Hope this is of help!
• dude, whats even going on? you lost me at the beginning
• look if anyone who knows this stuff by heart i need your help, im not gonna ask the exact question or even use the numbers just a simple run down so i can understand it better, so in the table kinda like the one in the video only difference is that its and X and Y table, on the X side (left side) it goes down from 1 to 4 but on the Y side it starts at a number and gets bigger as it goes down, my guess is that its growing since the number IS getting bigger, am i right on that? if the number gets bigger on the table its growth but if it starts big and gets smaller overtime then its decay, right? idk, if your still confused i could tell you the exact question since i feel like i worded it weirdly, i also feel like the answer is quite obvious but im not sure.
• the key is not only that it is getting bigger (or smaller) as x goes up.
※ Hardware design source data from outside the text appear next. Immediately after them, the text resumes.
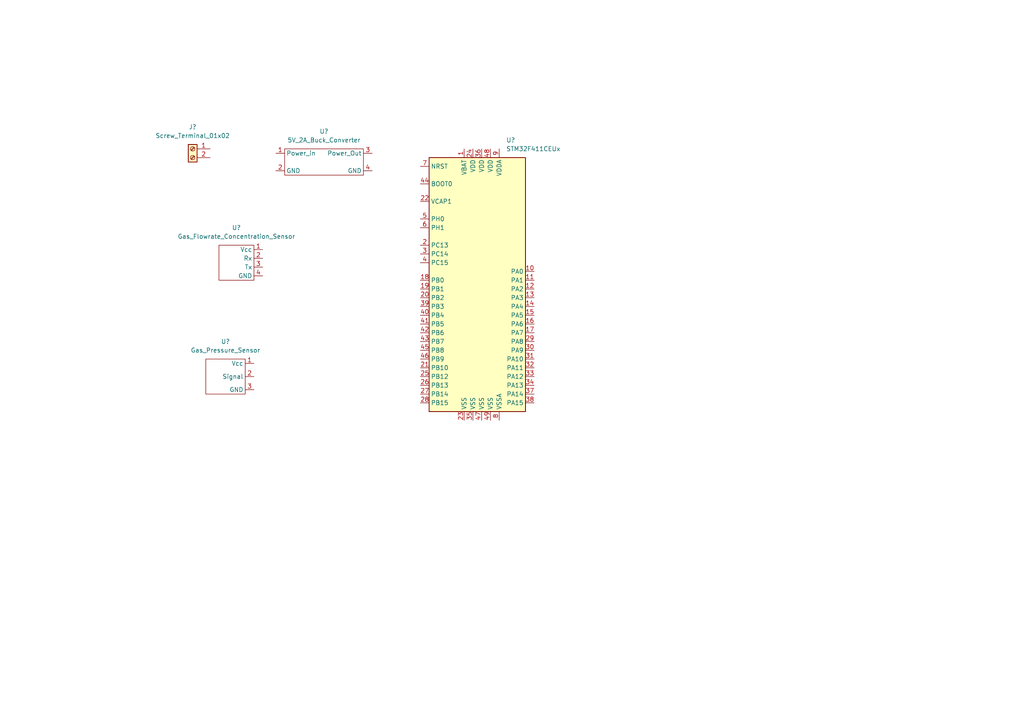
<source format=kicad_sch>
(kicad_sch (version 20211123) (generator eeschema)

  (uuid 0795c635-eae5-441c-b0e0-c6d18077b34e)

  (paper "A4")

  


  (symbol (lib_id "interface_devices:Gas_Pressure_Sensor") (at 66.04 101.6 0) (mirror y) (unit 1)
    (in_bom yes) (on_board yes) (fields_autoplaced)
    (uuid 20622ff2-022e-46a1-ad91-c5e9611a3bdb)
    (property "Reference" "U?" (id 0) (at 65.405 99.06 0))
    (property "Value" "Gas_Pressure_Sensor" (id 1) (at 65.405 101.6 0))
    (property "Footprint" "" (id 2) (at 66.04 101.6 0)
      (effects (font (size 1.27 1.27)) hide)
    )
    (property "Datasheet" "" (id 3) (at 66.04 101.6 0)
      (effects (font (size 1.27 1.27)) hide)
    )
    (pin "1" (uuid 9165c4ee-2f36-4863-a1dd-9ae1e9a6137b))
    (pin "2" (uuid f53df4a1-e25a-4b1a-8d09-d314b98f2be1))
    (pin "3" (uuid fd4d22bc-a1d0-4a32-bd94-b490ca4e855a))
  )

  (symbol (lib_id "interface_devices:Gas_Flowrate_Concentration_Sensor") (at 68.58 68.58 0) (mirror y) (unit 1)
    (in_bom yes) (on_board yes) (fields_autoplaced)
    (uuid 874adb7b-f78b-4da9-8dec-3c0b2d41a7a0)
    (property "Reference" "U?" (id 0) (at 68.58 66.04 0))
    (property "Value" "Gas_Flowrate_Concentration_Sensor" (id 1) (at 68.58 68.58 0))
    (property "Footprint" "" (id 2) (at 68.58 68.58 0)
      (effects (font (size 1.27 1.27)) hide)
    )
    (property "Datasheet" "" (id 3) (at 68.58 68.58 0)
      (effects (font (size 1.27 1.27)) hide)
    )
    (pin "1" (uuid f7e3d0b2-430b-49e9-ba38-d8216a553958))
    (pin "2" (uuid fa248eaa-6dcf-4625-b9ee-20c028f0a123))
    (pin "3" (uuid 4f2ab2c5-bca2-4fe2-af49-e0823e9896d6))
    (pin "4" (uuid b9929fa8-b3d0-42d4-833b-b83f92e6c66b))
  )

  (symbol (lib_id "Connector:Screw_Terminal_01x02") (at 55.88 43.18 0) (mirror y) (unit 1)
    (in_bom yes) (on_board yes) (fields_autoplaced)
    (uuid 892bd689-c396-4ff5-b345-05059825c646)
    (property "Reference" "J?" (id 0) (at 55.88 36.83 0))
    (property "Value" "Screw_Terminal_01x02" (id 1) (at 55.88 39.37 0))
    (property "Footprint" "" (id 2) (at 55.88 43.18 0)
      (effects (font (size 1.27 1.27)) hide)
    )
    (property "Datasheet" "~" (id 3) (at 55.88 43.18 0)
      (effects (font (size 1.27 1.27)) hide)
    )
    (pin "1" (uuid 7f3d405a-5f29-4743-8984-c7ed5298c751))
    (pin "2" (uuid 32d7a2d2-b99b-46c1-972c-bf2b6717a507))
  )

  (symbol (lib_id "MCU_ST_STM32F4:STM32F411CEUx") (at 139.7 81.28 0) (unit 1)
    (in_bom yes) (on_board yes) (fields_autoplaced)
    (uuid b23a9958-7c89-423f-a74a-0716ae783260)
    (property "Reference" "U?" (id 0) (at 146.7994 40.64 0)
      (effects (font (size 1.27 1.27)) (justify left))
    )
    (property "Value" "STM32F411CEUx" (id 1) (at 146.7994 43.18 0)
      (effects (font (size 1.27 1.27)) (justify left))
    )
    (property "Footprint" "Package_DFN_QFN:QFN-48-1EP_7x7mm_P0.5mm_EP5.6x5.6mm" (id 2) (at 124.46 119.38 0)
      (effects (font (size 1.27 1.27)) (justify right) hide)
    )
    (property "Datasheet" "http://www.st.com/st-web-ui/static/active/en/resource/technical/document/datasheet/DM00115249.pdf" (id 3) (at 139.7 81.28 0)
      (effects (font (size 1.27 1.27)) hide)
    )
    (pin "1" (uuid f464af21-9653-42c0-8cce-071c4f573443))
    (pin "10" (uuid 2a7eb857-a24e-4cc8-9be1-37286f33cc6e))
    (pin "11" (uuid 0bd7bb98-5762-43dc-b343-7d40579abece))
    (pin "12" (uuid a58e40f3-4e81-4c1a-a892-efba768b6e19))
    (pin "13" (uuid 1a0b951e-52be-4bb6-8f6a-7bac9f09d6e0))
    (pin "14" (uuid 0a65d2e9-17d0-40a2-819f-2ea49ce337ad))
    (pin "15" (uuid 01e3e46d-fc8b-4574-8e30-06f722f6a436))
    (pin "16" (uuid 8c583348-6869-422b-b9b5-22d586999107))
    (pin "17" (uuid fe97cbb8-f4a5-4a28-acae-2953e5b2cc7a))
    (pin "18" (uuid 3f0c8779-78d2-4c6e-892a-b8e53dc85903))
    (pin "19" (uuid 8fdda5f0-0860-4c57-800c-05ce4fe59e0e))
    (pin "2" (uuid 21044304-b929-4378-a61c-7747a8b515d8))
    (pin "20" (uuid 9672fb80-12ba-45d6-8ff4-497cb35b7ffc))
    (pin "21" (uuid b361a2b8-dfff-427a-98f8-615de0ab34a4))
    (pin "22" (uuid e5c086bd-2ecf-4398-a844-e8c0cdb15e68))
    (pin "23" (uuid d7acc899-69da-483a-920c-415ecd90cac1))
    (pin "24" (uuid ebb5ffbb-72b3-4b54-b4c4-95933a72700b))
    (pin "25" (uuid 95a229c6-4213-40ae-b397-c26f7287393e))
    (pin "26" (uuid d9a5a163-4c2a-4740-a1c2-ff509aaa49c5))
    (pin "27" (uuid f254707e-f44a-4590-833b-1bbbb3e84d07))
    (pin "28" (uuid dae3b530-8415-4d64-86c7-f1b8cf7d86dc))
    (pin "29" (uuid b40601d8-c42a-4947-b502-e68d699e5027))
    (pin "3" (uuid dfff9146-8a5d-47da-97e7-551f6d8e3325))
    (pin "30" (uuid f02d6f64-c2c3-4cd3-95fe-25e11327f2e4))
    (pin "31" (uuid f0a916f1-0fae-43d6-99f0-6f07c4e1e1de))
    (pin "32" (uuid 9ca63a18-f19c-444c-9fb1-6f0b92fbd2d4))
    (pin "33" (uuid f02f3820-227d-460e-af9b-4707cab439b4))
    (pin "34" (uuid b89c10a8-c094-4933-a8b7-a6224487a212))
    (pin "35" (uuid af9e9e10-930f-43dc-9f3e-1a93157bf3d8))
    (pin "36" (uuid de1beb35-3846-4aa4-b7c4-1a940e36a093))
    (pin "37" (uuid f87b9217-050e-4e1c-b8ad-e3f4a289cab4))
    (pin "38" (uuid 8da509bf-330d-456a-9f68-bd8708649028))
    (pin "39" (uuid 45b0055b-37ee-4fa4-8def-8de007b159fd))
    (pin "4" (uuid dbeb1ead-f94b-4b0c-b332-f81156c839e6))
    (pin "40" (uuid a888bcd7-8a39-4f77-b9f1-10f83214b395))
    (pin "41" (uuid cba35ff7-dd9e-4b90-b089-909912cdda1f))
    (pin "42" (uuid a2af56d2-75f5-4740-b40a-9c09238c9412))
    (pin "43" (uuid 9e23ce66-417f-44b0-b885-44abee7e7acd))
    (pin "44" (uuid f0bb9703-295b-46f9-8ae6-408ac09500ac))
    (pin "45" (uuid 0e6575e3-c31a-43b1-a419-f70a1a0d45ec))
    (pin "46" (uuid e93824ae-2044-4008-9961-f24c2541b09e))
    (pin "47" (uuid bbf49559-e2bf-4264-ba5e-28409abfc8ca))
    (pin "48" (uuid 7e5ca995-b296-400a-8416-a0407ccf6a83))
    (pin "49" (uuid cec36363-2336-43fb-bb4c-ba3ed9d024e2))
    (pin "5" (uuid 2169599d-5d14-4539-aa9c-fac1c6247fe5))
    (pin "6" (uuid c5cb82dd-b3a0-4cce-9b45-022b1ab60dea))
    (pin "7" (uuid 1556b5ac-79ac-4671-8abc-e652be9250ae))
    (pin "8" (uuid 1c08200d-e689-4a9f-a259-675bc9894d13))
    (pin "9" (uuid ef5bd64e-51b1-4741-a07e-ac8a9fe868f0))
  )

  (symbol (lib_id "interface_devices:5V_2A_Buck_Converter") (at 93.98 46.99 0) (unit 1)
    (in_bom yes) (on_board yes) (fields_autoplaced)
    (uuid c5dd5791-e29c-4428-86f6-319066fcc3c8)
    (property "Reference" "U?" (id 0) (at 93.98 38.1 0))
    (property "Value" "5V_2A_Buck_Converter" (id 1) (at 93.98 40.64 0))
    (property "Footprint" "" (id 2) (at 87.63 46.99 0)
      (effects (font (size 1.27 1.27)) hide)
    )
    (property "Datasheet" "" (id 3) (at 87.63 46.99 0)
      (effects (font (size 1.27 1.27)) hide)
    )
    (pin "1" (uuid f1cc974e-5999-43b5-95b9-c0da5739d826))
    (pin "2" (uuid 66bf2d3d-993e-4ceb-9aac-7af9e5a06cec))
    (pin "3" (uuid 04e74fa3-dc16-4831-b1d2-237bc3104257))
    (pin "4" (uuid 905b6b9d-ce96-460e-907c-e22697c06437))
  )

  (sheet_instances
    (path "/" (page "1"))
  )

  (symbol_instances
    (path "/892bd689-c396-4ff5-b345-05059825c646"
      (reference "J?") (unit 1) (value "Screw_Terminal_01x02") (footprint "")
    )
    (path "/20622ff2-022e-46a1-ad91-c5e9611a3bdb"
      (reference "U?") (unit 1) (value "Gas_Pressure_Sensor") (footprint "")
    )
    (path "/874adb7b-f78b-4da9-8dec-3c0b2d41a7a0"
      (reference "U?") (unit 1) (value "Gas_Flowrate_Concentration_Sensor") (footprint "")
    )
    (path "/b23a9958-7c89-423f-a74a-0716ae783260"
      (reference "U?") (unit 1) (value "STM32F411CEUx") (footprint "Package_DFN_QFN:QFN-48-1EP_7x7mm_P0.5mm_EP5.6x5.6mm")
    )
    (path "/c5dd5791-e29c-4428-86f6-319066fcc3c8"
      (reference "U?") (unit 1) (value "5V_2A_Buck_Converter") (footprint "")
    )
  )
)

</source>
The idea is that it is getting bigger/smaller by the same multiplier every time. So if you start with 1 and the multiplier is 2, then 1*2=2, 2*2=4, 4*2=8, 8*2=16, and it keeps going up faster and faster. In one of the problems on the video, the multiplier was 9/4. So to get smaller, the multiplier has to be less than 1 such as 1/2. Start at 1, 1*1/2=1/4, 1/4 * 1/2=1/8, 1/8*1/2=1/16, etc. Notice that the same pattern is present, one is a whole number and 1 is the denominator of the series.
Is this sort of what you are looking for?
• I solved this in a slightly different way, I just essentially zeroed out the whole equation so that instead of 2 being equal to 144, I made 0 equal to 144.

This way I could substitute 144 in as "a" for 144*r^2=324 which got me r=1.5, then I went all the way back and solved A*1.5^2=144 to get a=64 and r=1.5

My way seemed a lot less complex, is there a downside?